И тем не менее, даже будучи заключенным в неспособные к адаптации оболочки, этот мир не желает меняться.
Сначала я подумал, что он просто голодает, что ледяные воды не дают столько энергии, чтобы хватило на превращение. Или же мы находились в месте, напоминавшем лабораторию: аномальный уголок мира, изолированный и зафиксированный в виде этих форм – некий загадочный эксперимент по мономорфизму в экстремальных условиях. После вскрытия я задумался: а не забыл ли мир, как меняться? Душа не могла коснуться тканей и ваять из них что-то новое, а время, стресс и хронический голод стерли из памяти воспоминания о том, что мир когда-то умел это делать – неужели все было именно так?
Слишком много тайн, слишком много противоречий. Почему именно эти, так плохо приспособленные к окружению, формы? И если душу отсекли от плоти, что же скрепляло плоть, что удерживало ее от распада?
И почему эти оболочки были так пусты, когда я вошел в них?

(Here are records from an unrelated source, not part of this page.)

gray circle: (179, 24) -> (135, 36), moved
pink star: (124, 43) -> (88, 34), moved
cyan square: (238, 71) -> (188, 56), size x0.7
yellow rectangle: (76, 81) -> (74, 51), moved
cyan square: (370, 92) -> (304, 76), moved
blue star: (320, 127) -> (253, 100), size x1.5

Прочесывая каждую часть ростка, я везде привык находить интеллект. Но в бездумной биомассе этого мира было не за что ухватиться: одни лишь коммуникации для передачи сигналов и исходных данных. И я совершил причастие, хотя мне и не ответили взаимностью; оболочки боролись, но покорились; мои тончайшие волокна проникли во влажную электросеть органических систем. Я посмотрел глазами, которые пока что не были моими, скомандовал моторным нервам подвигать конечностями из чужеродного белка. Я носил эти оболочки так же, как и бессчетное количество других; я захватил власть и позволил ассимиляции отдельных клеток проистекать своим чередом.
Но я мог только носить тела. Я не нашел ни памяти, ни опыта, ни понимания – мне нечего было поглощать. Выживание зависело от того, насколько хорошо ты вольешься в мир, а у меня не было ничего – недостаточно даже для того, чтобы выглядеть, как этот мир. Мне следовало вести себя подобно ему, и впервые на всей моей долгой памяти я не знал, как это делать.